Under the supervision of the Steering Committee on Media and Information Society (CDMSI), the committee of experts on internet intermediaries (MSI-NET) has realised in 2017 a study on the human rights dimensions of automated data processing techniques (in particular algorithms) and possible regulatory implications.
As a follow-up, the Committee of experts on human rights dimensions of automated data processing and different forms of artificial intelligence (MSI-AUT) is now preparing draft recommendation on the human rights impacts of algorithmic systems. The Committee is also preparing a study on the implications of AI on the concept of responsibility within a human rights framework.
In February 2019, the information society department organised in cooperation with the Finnish Government and under the Finnish Chairmanship of the Committee of Ministers, a high-level conference 'AI: Governing the Game Changer', bringing together experts and policy makers from multiple disciplines to discuss the impacts of AI development on human rights, democracy and the rule of law, and to explore options for coordinated action towards ensuring that adequate controls and democratic oversight are in place.
The European Commission for the Efficiency of Justice (CEPEJ) adopted, on 3 December 2018, the first European Ethical Charter on the use of artificial intelligence in judicial systems, setting out 5 principles which should guide the development of AI tools in the European judiciaries. The Charter included several annexes: a scientific study, a glossary and a review of different AI applications with recommendations on their use. Through this work, CEPEJ intended to promote a responsible use of AI, driven by respect for fundamental rights and ethical principles and meeting the needs of legal professionals.
In 2019, efforts will be deployed to make sure that the Charter becomes "a living instrument" within European judiciaries, in line with the orientations provided in the document CEPEJ-GT-QUAL (2019)1. The CEPEJ will in particular carry out a work of further development of the principles of the Charter and examine the feasibility of a certification of AI tools and services, against the Charter's principles.

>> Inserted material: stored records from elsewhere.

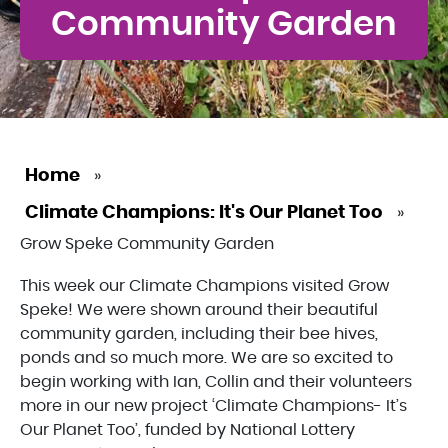
Community Garden
Home
»
Climate Champions: It's Our Planet Too
»
Grow Speke Community Garden
This week our Climate Champions visited Grow
Speke! We were shown around their beautiful
community garden, including their bee hives,
ponds and so much more. We are so excited to
begin working with Ian, Collin and their volunteers
more in our new project ‘Climate Champions- It’s
Our Planet Too’, funded by National Lottery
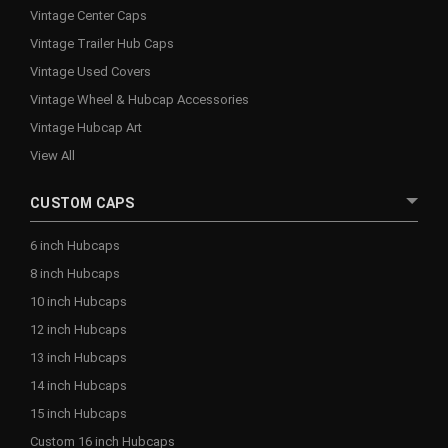
Vintage Center Caps
Vintage Trailer Hub Caps
Vintage Used Covers
Vintage Wheel & Hubcap Accessories
Vintage Hubcap Art
View All
CUSTOM CAPS
6 inch Hubcaps
8 inch Hubcaps
10 inch Hubcaps
12 inch Hubcaps
13 inch Hubcaps
14 inch Hubcaps
15 inch Hubcaps
Custom 16 inch Hubcaps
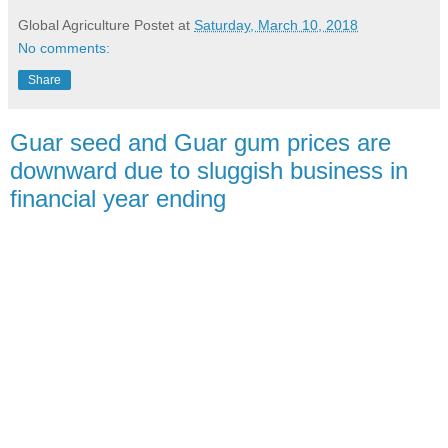
Global Agriculture
Postet at
Saturday, March 10, 2018
No comments:
Share
Guar seed and Guar gum prices are
downward due to sluggish business in
financial year ending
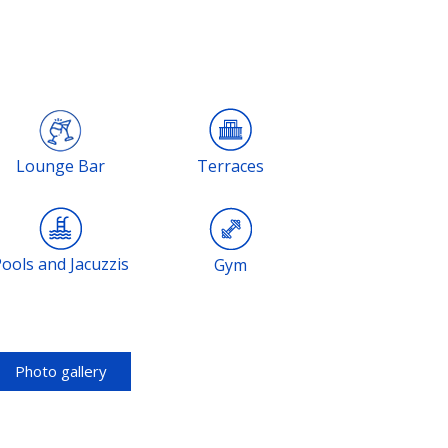
Lounge Bar
Terraces
Pools and Jacuzzis
Gym
Photo gallery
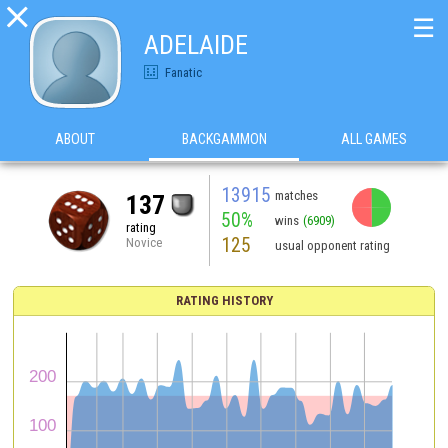

☰
ADELAIDE
Fanatic
ABOUT
BACKGAMMON
ALL GAMES
13915
matches
137
50%
wins
(6909)
rating
125
Novice
usual opponent rating
RATING HISTORY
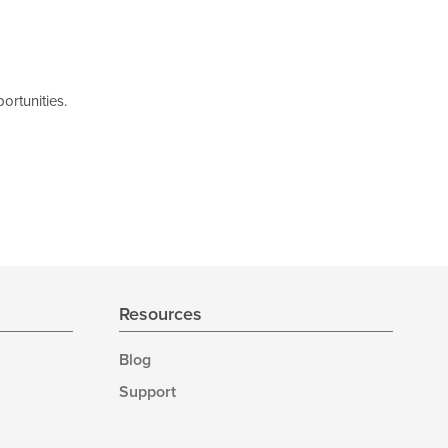
ortunities.
Resources
Blog
Support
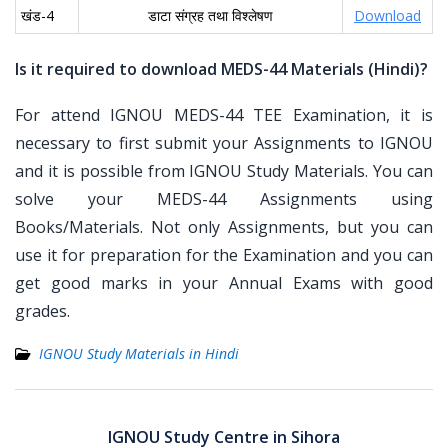
खंड-4
डाटा संग्रह तथा विश्लेषण
Download
Is it required to download MEDS-44 Materials (Hindi)?
For attend IGNOU MEDS-44 TEE Examination, it is
necessary to first submit your Assignments to IGNOU
and it is possible from IGNOU Study Materials. You can
solve your MEDS-44 Assignments using
Books/Materials. Not only Assignments, but you can
use it for preparation for the Examination and you can
get good marks in your Annual Exams with good
grades.
IGNOU Study Materials in Hindi
Post
navigation
IGNOU Study Centre in Sihora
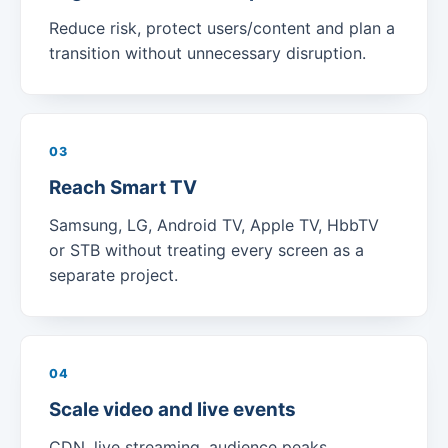
Reduce risk, protect users/content and plan a
transition without unnecessary disruption.
03
Reach Smart TV
Samsung, LG, Android TV, Apple TV, HbbTV
or STB without treating every screen as a
separate project.
04
Scale video and live events
CDN, live streaming, audience peaks,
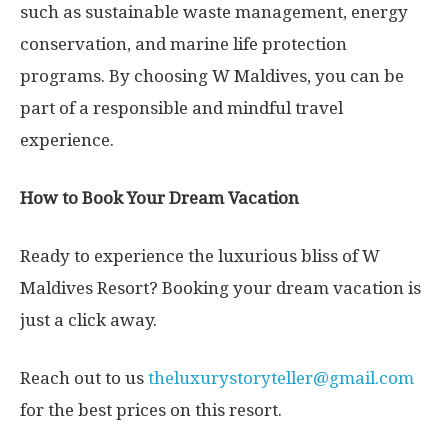
such as sustainable waste management, energy
conservation, and marine life protection
programs. By choosing W Maldives, you can be
part of a responsible and mindful travel
experience.
How to Book Your Dream Vacation
Ready to experience the luxurious bliss of W
Maldives Resort? Booking your dream vacation is
just a click away.
Reach out to us
theluxurystoryteller@gmail.com
for the best prices on this resort.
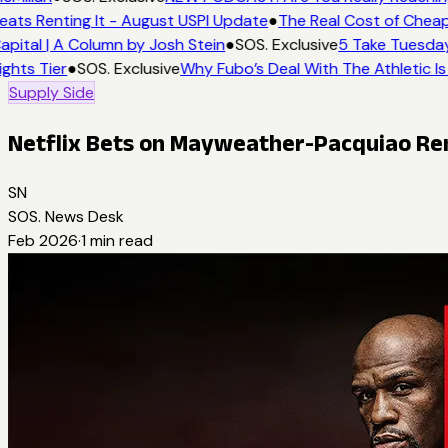
eats Renting It - August USPI Update
●
The Real Cost of Cheap
apital | A Column by Josh Stein
●
SOS. Exclusive
5 Take Tuesday
ights Tier
●
SOS. Exclusive
Why Fubo’s Deal With The Athletic Is
Supply Side
Netflix Bets on Mayweather-Pacquiao Rem
SN
SOS. News Desk
Feb 2026
·
1
min read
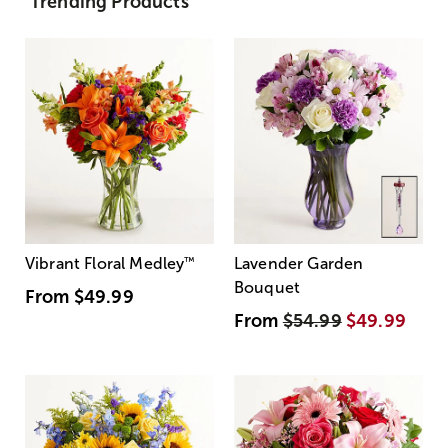
Trending Products
Vibrant Floral Medley
™
Lavender Garden
Bouquet
From
$49.99
From
$54.99
$49.99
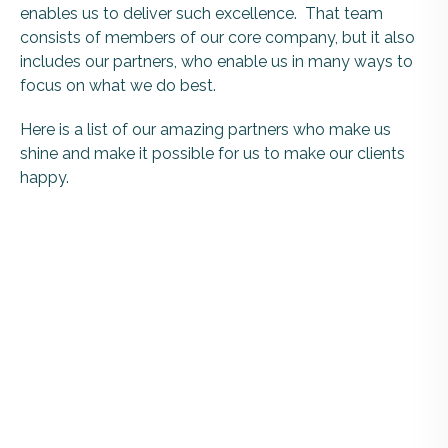
enables us to deliver such excellence. That team
consists of members of our core company, but it also
includes our partners, who enable us in many ways to
focus on what we do best.
Here is a list of our amazing partners who make us
shine and make it possible for us to make our clients
happy.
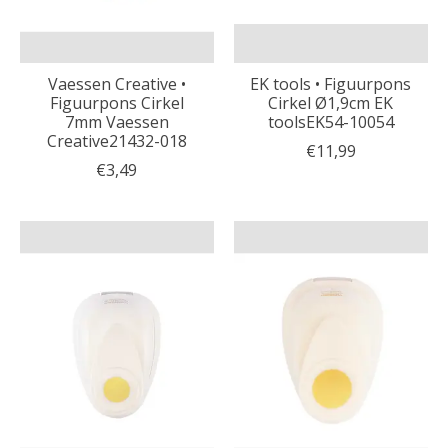
Vaessen Creative •
EK tools • Figuurpons
Figuurpons Cirkel
Cirkel Ø1,9cm EK
7mm Vaessen
toolsEK54-10054
Creative21432-018
€11,99
€3,49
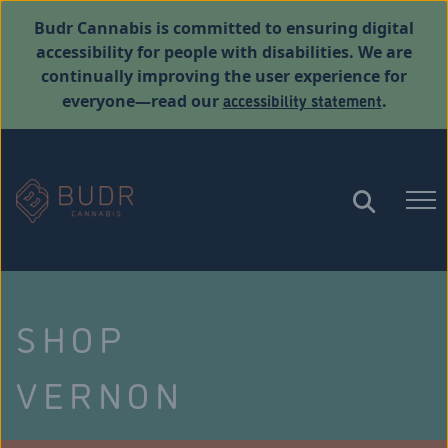
Budr Cannabis is committed to ensuring digital
accessibility for people with disabilities. We are
continually improving the user experience for
accessibility statement
everyone—read our
.
SHOP
VERNON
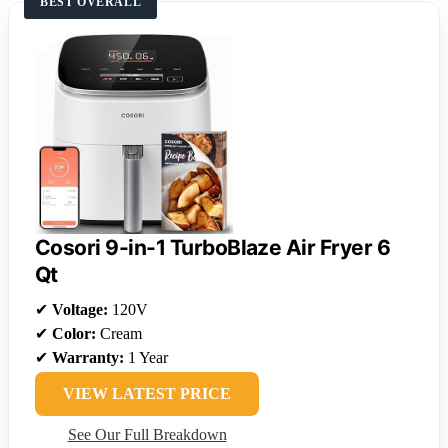
BEST OVERALL
Cosori 9-in-1 TurboBlaze Air Fryer 6
Qt
✔
Voltage:
120V
✔
Color:
Cream
✔
Warranty:
1 Year
VIEW LATEST PRICE
See Our Full Breakdown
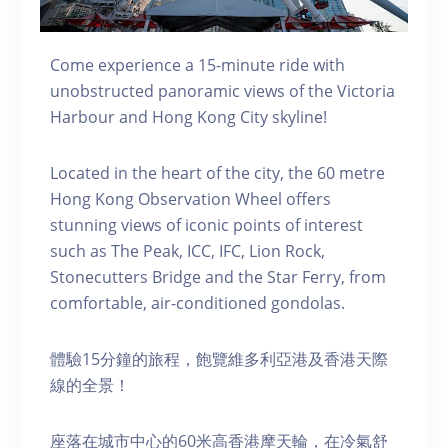
Come experience a 15-minute ride with
unobstructed panoramic views of the Victoria
Harbour and Hong Kong City skyline!
Located in the heart of the city, the 60 metre
Hong Kong Observation Wheel offers
stunning views of iconic points of interest
such as The Peak, ICC, IFC, Lion Rock,
Stonecutters Bridge and the Star Ferry, from
comfortable, air-conditioned gondolas.
體驗15分鐘的旅程，飽覽維多利亞港及香港天際
線的全景！
座落在城市中心的60米高香港摩天輪，在冷氣舒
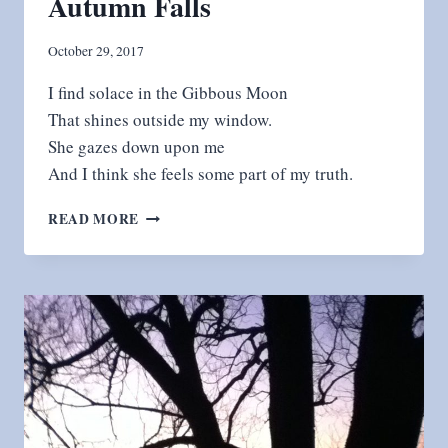
Autumn Falls
October 29, 2017
I find solace in the Gibbous Moon
That shines outside my window.
She gazes down upon me
And I think she feels some part of my truth.
AUTUMN
READ MORE
FALLS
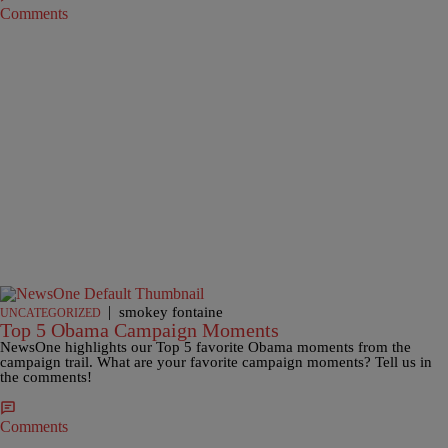
Comments
|
smokey fontaine
UNCATEGORIZED
Top 5 Obama Campaign Moments
NewsOne highlights our Top 5 favorite Obama moments from the
campaign trail. What are your favorite campaign moments? Tell us in
the comments!
Comments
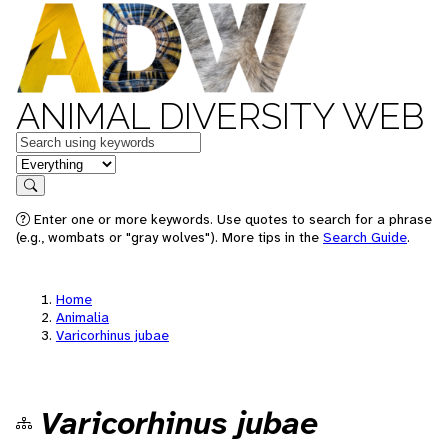
ANIMAL DIVERSITY WEB
Keywords
in feature
Search
Enter one or more keywords. Use quotes to search for a phrase
(e.g., wombats or "gray wolves"). More tips in the
Search Guide
.
Home
Animalia
Varicorhinus jubae
Varicorhinus jubae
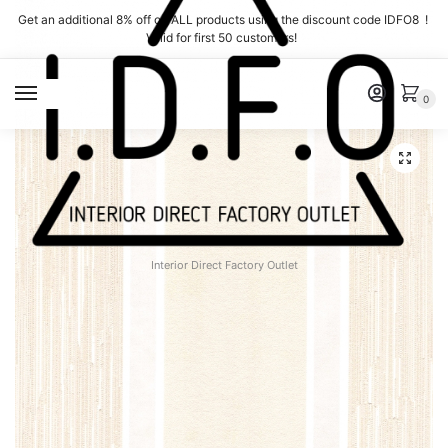
Skip
Skip
Get an additional 8% off on ALL products using the discount code IDFO8 !
to
to
Valid for first 50 customers!
navigation
content
MENU
0
Interior Direct Factory Outlet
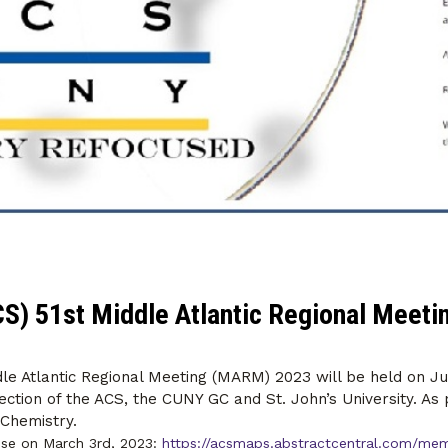
CS) 51st Middle Atlantic Regional Meet
dle Atlantic Regional Meeting (MARM) 2023 will be held on J
ection of the ACS, the CUNY GC and St. John’s University. A
 Chemistry.
ose on March 3rd, 2023:
https://acsmaps.abstractcentral.com/memb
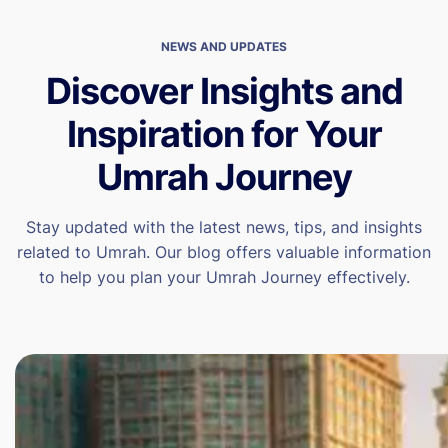
NEWS AND UPDATES
Discover Insights and
Inspiration for Your
Umrah Journey
Stay updated with the latest news, tips, and insights
related to Umrah. Our blog offers valuable information
to help you plan your Umrah Journey effectively.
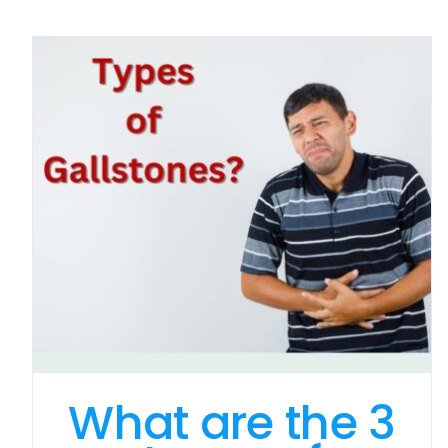
What are the 3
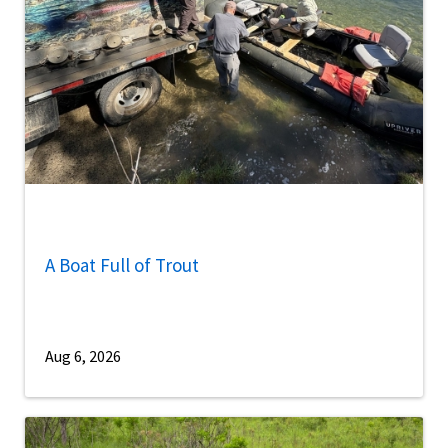
A Boat Full of Trout
Aug 6, 2026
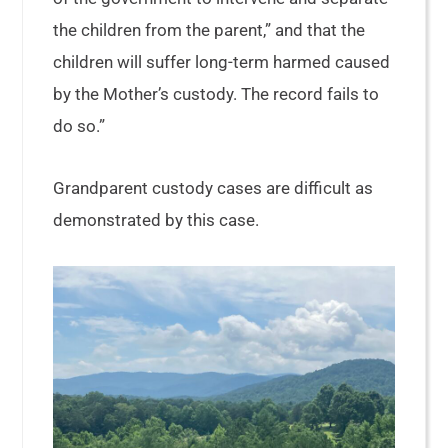
the children from the parent,” and that the
children will suffer long-term harmed caused
by the Mother’s custody. The record fails to
do so.”
Grandparent custody cases are difficult as
demonstrated by this case.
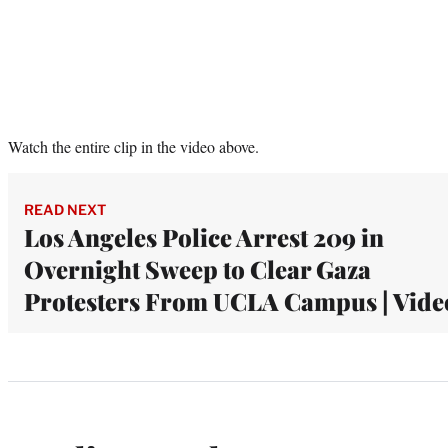
Watch the entire clip in the video above.
READ NEXT
Los Angeles Police Arrest 209 in
Overnight Sweep to Clear Gaza
Protesters From UCLA Campus | Vide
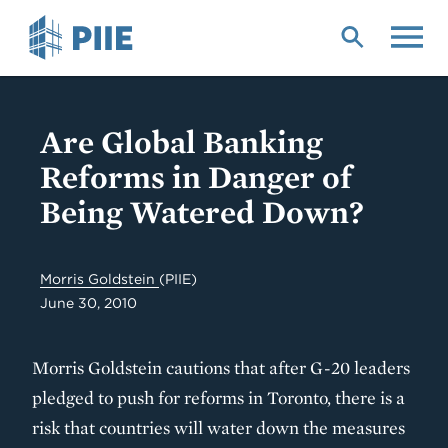
Skip
to
main
content
Are Global Banking
Reforms in Danger of
Being Watered Down?
Morris Goldstein
(PIIE)
June 30, 2010
Morris Goldstein cautions that after G-20 leaders
pledged to push for reforms in Toronto, there is a
risk that countries will water down the measures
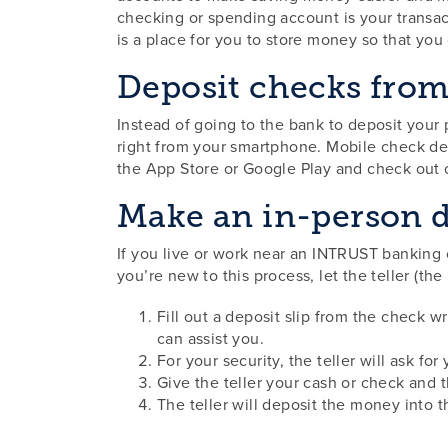
checking or spending account is your transa
is a place for you to store money so that you
Deposit checks fro
Instead of going to the bank to deposit you
right from your smartphone. Mobile check de
the App Store or Google Play and check out 
Make an in-person d
If you live or work near an INTRUST banking 
you’re new to this process, let the teller (t
Fill out a deposit slip from the check wr
can assist you.
For your security, the teller will ask fo
Give the teller your cash or check and t
The teller will deposit the money into 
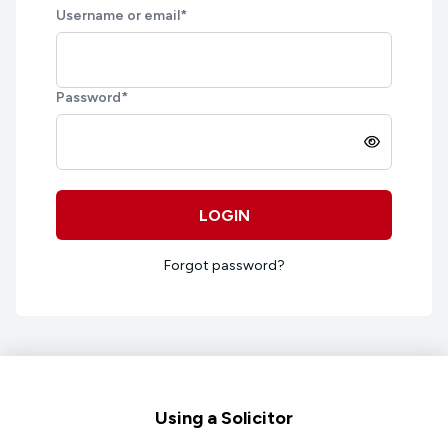
Username or email
*
Password
*
LOGIN
Forgot password?
Footer
Using a Solicitor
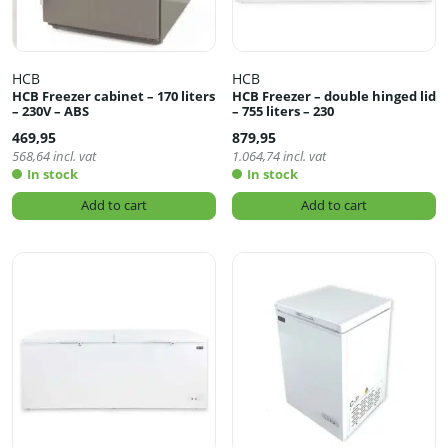
HCB
HCB
HCB Freezer cabinet – 170 liters
HCB Freezer – double hinged lid
– 230V – ABS
– 755 liters – 230
469,95
879,95
568,64
incl. vat
1.064,74
incl. vat
In stock
In stock
Add to cart
Add to cart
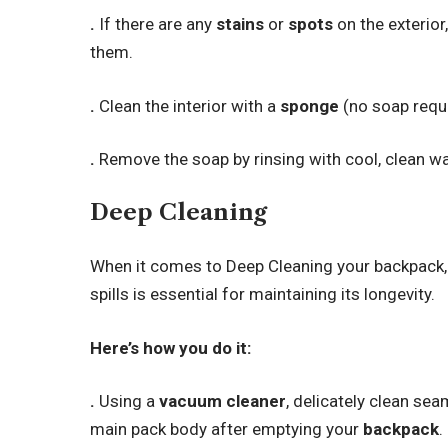
.
If there are any
stains
or
spots
on the exterior,
them.
.
Clean the interior with a
sponge
(no soap requi
.
Remove the soap by rinsing with cool, clean wa
Deep Cleaning
When it comes to Deep Cleaning your backpack,
spills is essential for maintaining its longevity.
Here’s how you do it:
.
Using a
vacuum cleaner
, delicately clean se
main pack body after emptying your
backpack
.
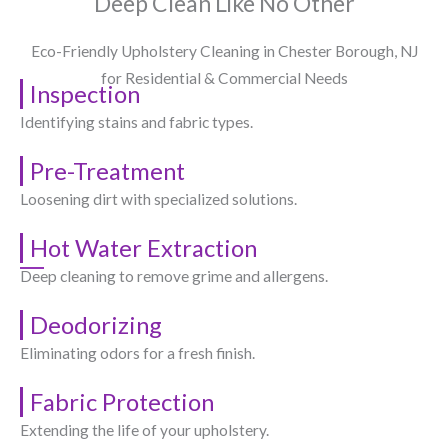
Deep Clean Like No Other
Eco-Friendly Upholstery Cleaning in Chester Borough, NJ​
for Residential & Commercial Needs
Inspection
Identifying stains and fabric types.
Pre-Treatment
Loosening dirt with specialized solutions.
Hot Water Extraction
Deep cleaning to remove grime and allergens.
Deodorizing
Eliminating odors for a fresh finish.
Fabric Protection
Extending the life of your upholstery.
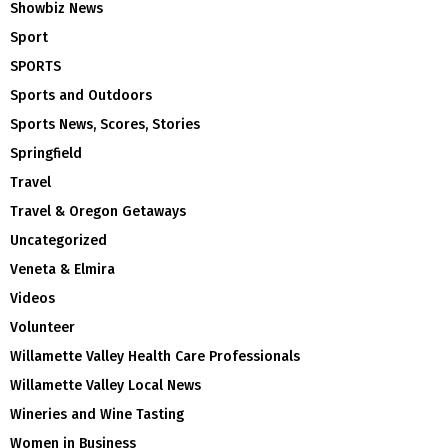
Showbiz News
Sport
SPORTS
Sports and Outdoors
Sports News, Scores, Stories
Springfield
Travel
Travel & Oregon Getaways
Uncategorized
Veneta & Elmira
Videos
Volunteer
Willamette Valley Health Care Professionals
Willamette Valley Local News
Wineries and Wine Tasting
Women in Business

The CEPEJ Secretariat stands ready to accompany private and public actors in the application of the Charter's principles.
The CEPEJ co-organised with the Court Administration of the Republic of Lavia a conference on “Artificial intelligence at the service of the judiciary” in Riga, on 27 September 2018. The conference gathered Latvian judicial authorities and representatives from a number of European countries and allowed reviewing different initiatives being taken to integrate artificial intelligence in judicial policies, as well as discussing the main challenges and opportunities arising in this respect.
The CEPEJ Secretariat will organize, upon request of member States, specific activities to facilitate the implementation of the European Ethical Charter. In this vein for instance, the CEPEJ Secretariat hold a mission to the UK on 14 February; in this connection, the CEPEJ will be audited by the Law Society of England and Wales which is drafting a report on algorithms in the UK justice system.
The European Committee on Legal Co-operation (CDCJ) is currently working on ODR (online dispute resolution) mechanisms and is taking into consideration possible applications of AI in such systems and their compliance with the right to a fair trial and the right to an effective remedy. A drafting goup of its members will be set up in 2019 to develop draft guidelines for the attention of policy-makers responsible for designing online dispute resolution mechanisms with a view to ensuring the compatibility of such mechanisms with Articles 6 and 13 of the ECHR.